Could Urlesque have evolved alongside the internet? It’s impossible to say, of course. Reeves recalls AOL never gave the site adequate resources to support a full-time staff, to redesign its webpage, or to try some of its more technologically advanced experiments.

But competition would only have gotten more fierce. BuzzFeed, which had kept pace with Urlesque in the early days, Went on to become a major media player, thanks in part to its technology platform. “BuzzFeed was built on a platform made for BuzzFeed, while we were always at the mercy of the AOL blog platform, and that is what ultimately let BuzzFeed shoot ahead,” says Weber. BuzzFeed’s technology let it grow with the web; Urlesque never had that possibility at AOL.

Technology was only a part of the equation. BuzzFeed also broadened to include topics like LGBTQ issues and politics. It achieved what AOL had been in 2008: a conglomeration of verticals focusing on different topics targeted at a broad viewership. BuzzFeed benefited as the web went mainstream. Now every site covers the web as culture because web culture is simply culture. Urlesque, as good as it was, would have been fighting with everyone sooner rather than later.

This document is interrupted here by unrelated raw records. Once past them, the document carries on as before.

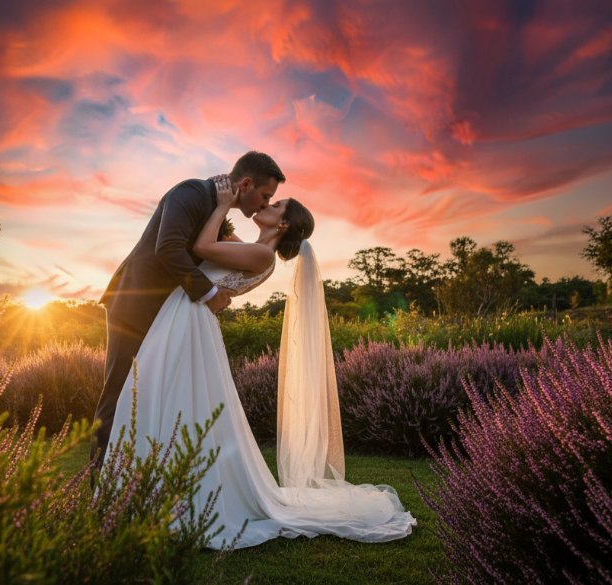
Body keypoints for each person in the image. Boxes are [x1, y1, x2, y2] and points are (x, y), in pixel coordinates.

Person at [103, 176, 417, 548]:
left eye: (274, 204)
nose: (267, 205)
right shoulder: (252, 249)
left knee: (169, 397)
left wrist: (221, 203)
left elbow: (203, 245)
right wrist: (221, 211)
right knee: (169, 399)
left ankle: (173, 495)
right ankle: (153, 489)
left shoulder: (262, 256)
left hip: (188, 321)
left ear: (282, 224)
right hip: (184, 317)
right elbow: (208, 245)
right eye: (269, 198)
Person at [93, 152, 286, 466]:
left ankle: (137, 477)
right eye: (265, 197)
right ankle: (99, 482)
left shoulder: (217, 213)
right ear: (246, 183)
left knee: (154, 396)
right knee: (118, 391)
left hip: (168, 314)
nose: (264, 204)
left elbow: (229, 254)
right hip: (134, 303)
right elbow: (167, 247)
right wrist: (209, 293)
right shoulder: (192, 192)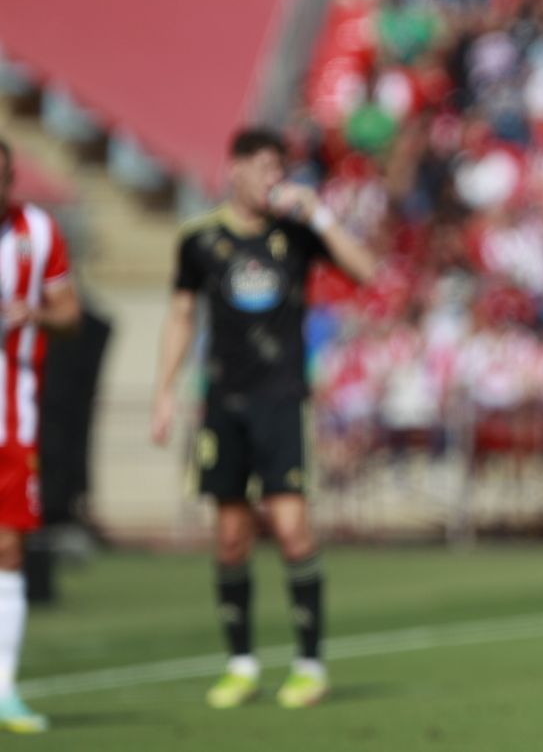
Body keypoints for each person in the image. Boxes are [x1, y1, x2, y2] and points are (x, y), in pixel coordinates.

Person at [151, 128, 376, 710]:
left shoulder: (296, 233)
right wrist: (165, 390)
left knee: (291, 525)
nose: (274, 178)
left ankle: (308, 665)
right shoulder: (199, 241)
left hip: (280, 399)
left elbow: (367, 272)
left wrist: (321, 215)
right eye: (264, 166)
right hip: (223, 400)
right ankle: (241, 664)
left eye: (280, 168)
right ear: (236, 171)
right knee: (229, 538)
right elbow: (181, 315)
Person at [0, 140, 80, 733]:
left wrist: (36, 316)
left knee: (8, 548)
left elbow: (70, 311)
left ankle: (4, 689)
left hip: (12, 415)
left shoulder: (38, 232)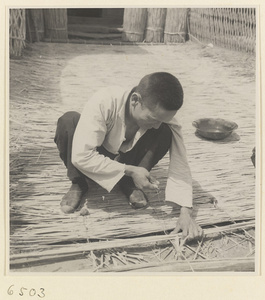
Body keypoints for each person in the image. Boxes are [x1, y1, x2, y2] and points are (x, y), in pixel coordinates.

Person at [54, 72, 203, 239]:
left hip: (127, 159)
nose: (156, 125)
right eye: (153, 119)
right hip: (98, 154)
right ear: (135, 100)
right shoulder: (104, 102)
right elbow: (82, 156)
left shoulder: (160, 118)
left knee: (166, 133)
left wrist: (185, 212)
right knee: (68, 121)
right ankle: (78, 183)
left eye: (162, 120)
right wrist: (130, 169)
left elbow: (180, 160)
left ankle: (128, 183)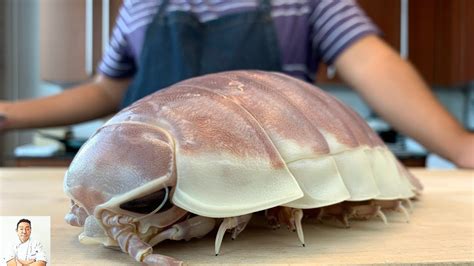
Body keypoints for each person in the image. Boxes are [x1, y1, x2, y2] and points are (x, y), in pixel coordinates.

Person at [0, 0, 472, 168]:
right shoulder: (139, 4)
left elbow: (371, 63)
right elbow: (108, 90)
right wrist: (9, 114)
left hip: (275, 183)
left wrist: (460, 147)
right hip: (153, 179)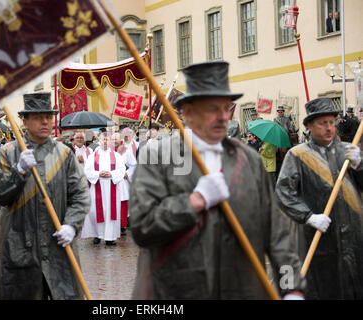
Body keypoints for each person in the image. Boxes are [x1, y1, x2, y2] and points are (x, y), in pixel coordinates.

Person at [129, 61, 305, 299]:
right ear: (188, 112)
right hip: (175, 293)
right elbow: (142, 226)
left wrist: (291, 286)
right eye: (213, 109)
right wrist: (193, 202)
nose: (224, 117)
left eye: (227, 108)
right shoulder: (157, 157)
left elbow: (276, 232)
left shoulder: (249, 160)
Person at [0, 92, 91, 300]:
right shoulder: (8, 153)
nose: (45, 122)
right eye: (38, 117)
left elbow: (80, 194)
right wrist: (18, 172)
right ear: (24, 121)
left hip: (58, 248)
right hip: (20, 249)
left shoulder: (64, 154)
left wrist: (72, 224)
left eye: (48, 117)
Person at [275, 97, 363, 299]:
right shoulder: (297, 155)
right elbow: (283, 192)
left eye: (332, 122)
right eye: (322, 123)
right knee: (326, 287)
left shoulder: (348, 150)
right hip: (320, 239)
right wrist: (308, 216)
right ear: (309, 126)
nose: (329, 128)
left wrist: (360, 165)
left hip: (354, 236)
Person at [81, 132, 126, 246]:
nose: (105, 142)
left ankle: (110, 237)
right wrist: (98, 174)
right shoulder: (93, 156)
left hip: (112, 187)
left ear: (111, 142)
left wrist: (110, 173)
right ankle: (97, 235)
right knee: (95, 211)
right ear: (99, 141)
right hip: (97, 186)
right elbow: (87, 171)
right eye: (103, 140)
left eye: (107, 140)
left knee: (110, 212)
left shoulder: (117, 156)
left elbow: (121, 170)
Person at [112, 132, 137, 235]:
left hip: (122, 181)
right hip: (110, 180)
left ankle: (122, 226)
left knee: (122, 203)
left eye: (116, 139)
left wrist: (127, 173)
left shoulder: (126, 151)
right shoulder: (107, 151)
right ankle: (112, 225)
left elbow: (134, 165)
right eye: (113, 139)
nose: (115, 141)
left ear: (120, 140)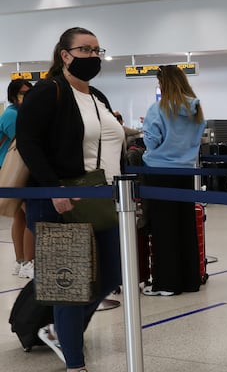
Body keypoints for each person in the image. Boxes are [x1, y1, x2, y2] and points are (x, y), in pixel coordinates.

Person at [16, 26, 124, 372]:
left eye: (97, 51)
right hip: (59, 198)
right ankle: (75, 363)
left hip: (99, 196)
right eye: (85, 50)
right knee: (69, 284)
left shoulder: (97, 97)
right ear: (65, 55)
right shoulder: (49, 92)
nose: (93, 57)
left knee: (109, 277)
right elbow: (29, 142)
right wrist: (53, 189)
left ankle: (60, 330)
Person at [141, 64, 207, 296]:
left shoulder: (158, 109)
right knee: (185, 225)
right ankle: (190, 279)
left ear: (164, 83)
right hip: (186, 172)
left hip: (159, 172)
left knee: (163, 228)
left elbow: (151, 141)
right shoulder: (195, 109)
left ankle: (167, 282)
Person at [0, 79, 34, 278]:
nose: (26, 97)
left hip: (13, 170)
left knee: (20, 216)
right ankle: (27, 261)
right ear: (13, 95)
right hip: (15, 172)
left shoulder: (16, 113)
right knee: (29, 214)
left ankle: (21, 261)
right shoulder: (12, 115)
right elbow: (25, 143)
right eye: (22, 93)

For a time, though, Urlesque was something special to its readers and creators. Lamb remembers attending his first meme costume party, A Night To ReMEMEber, co-sponsored by Urlesque and later known as HallowMEME. “It was my first experience where I was meeting people from the internet for the first time,” he says. “It was wonderfully amateurish, and I don’t mean that as a negative thing. Everyone who was there really loved the costumes that they had, and they were very specific and inside. It felt like a community.”